Work to be completed :: Respond with the count alone after checking every line in the material below for "down".

Dataset section ::
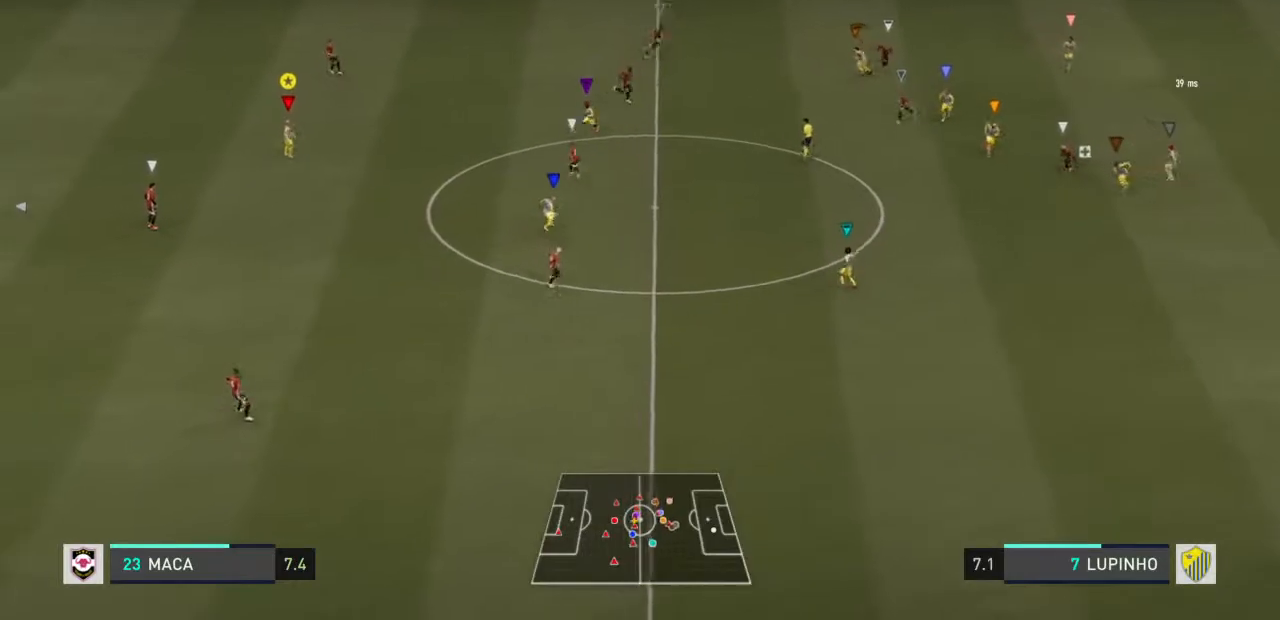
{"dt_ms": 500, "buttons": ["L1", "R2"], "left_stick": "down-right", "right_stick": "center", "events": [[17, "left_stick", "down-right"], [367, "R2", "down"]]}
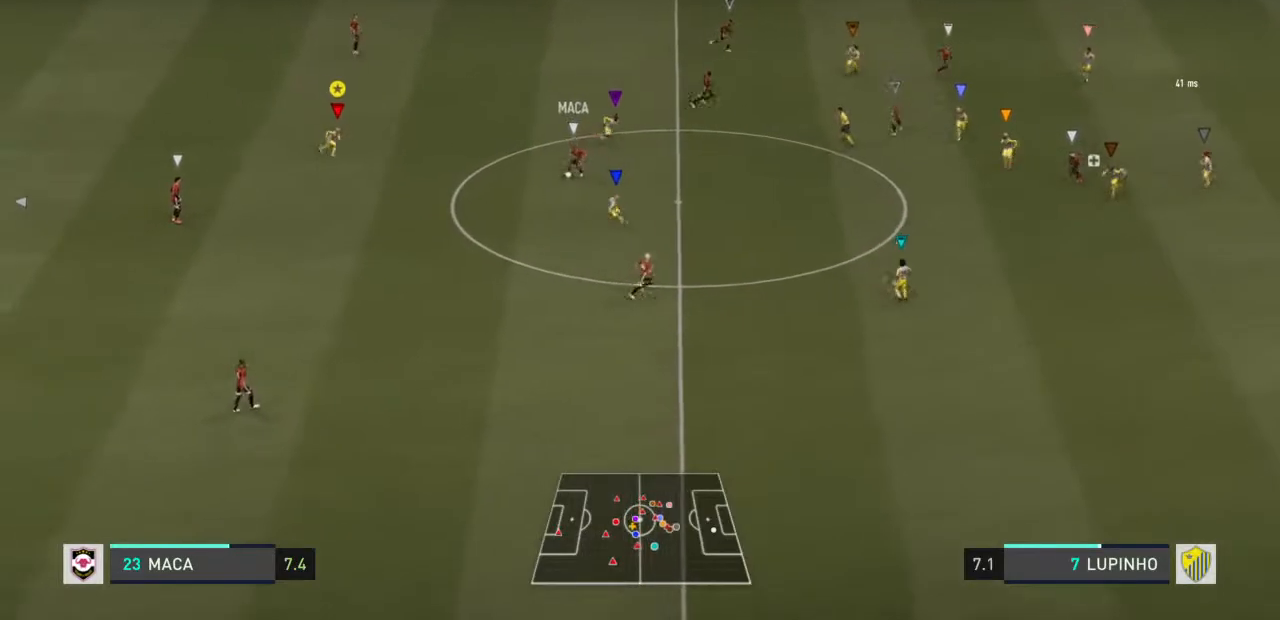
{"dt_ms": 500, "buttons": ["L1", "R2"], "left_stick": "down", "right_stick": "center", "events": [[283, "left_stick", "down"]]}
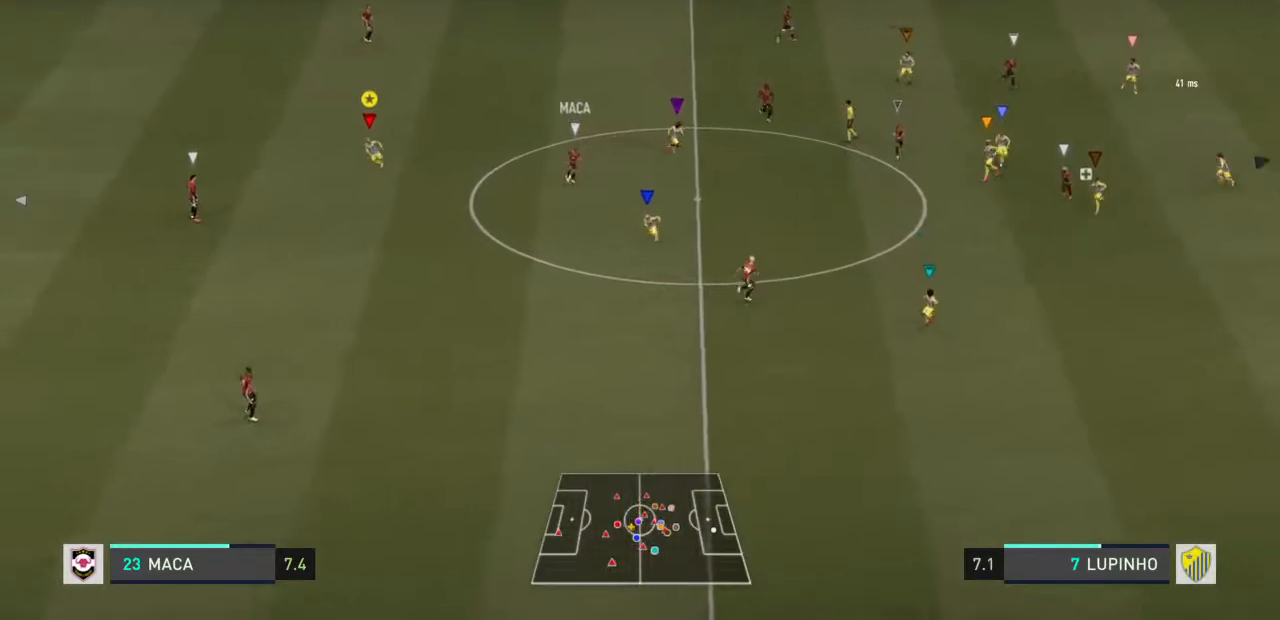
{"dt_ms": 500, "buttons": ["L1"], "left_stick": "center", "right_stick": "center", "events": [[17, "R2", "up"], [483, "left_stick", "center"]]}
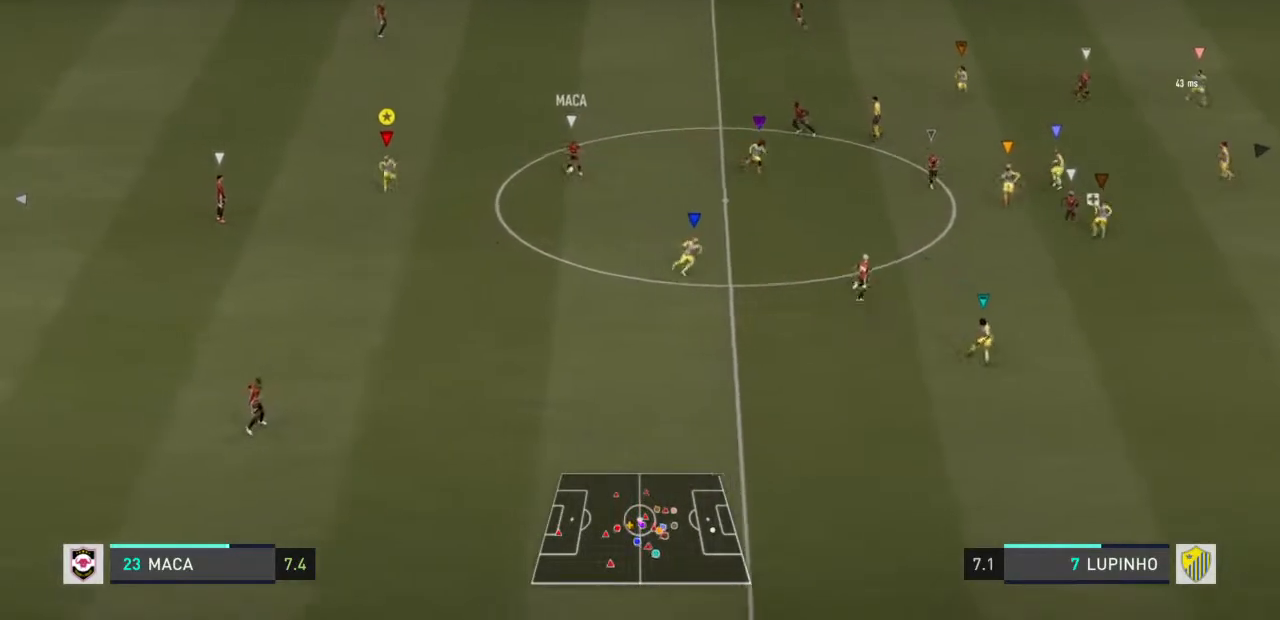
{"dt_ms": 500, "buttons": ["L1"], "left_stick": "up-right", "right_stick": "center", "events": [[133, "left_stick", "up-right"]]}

Task output :: 2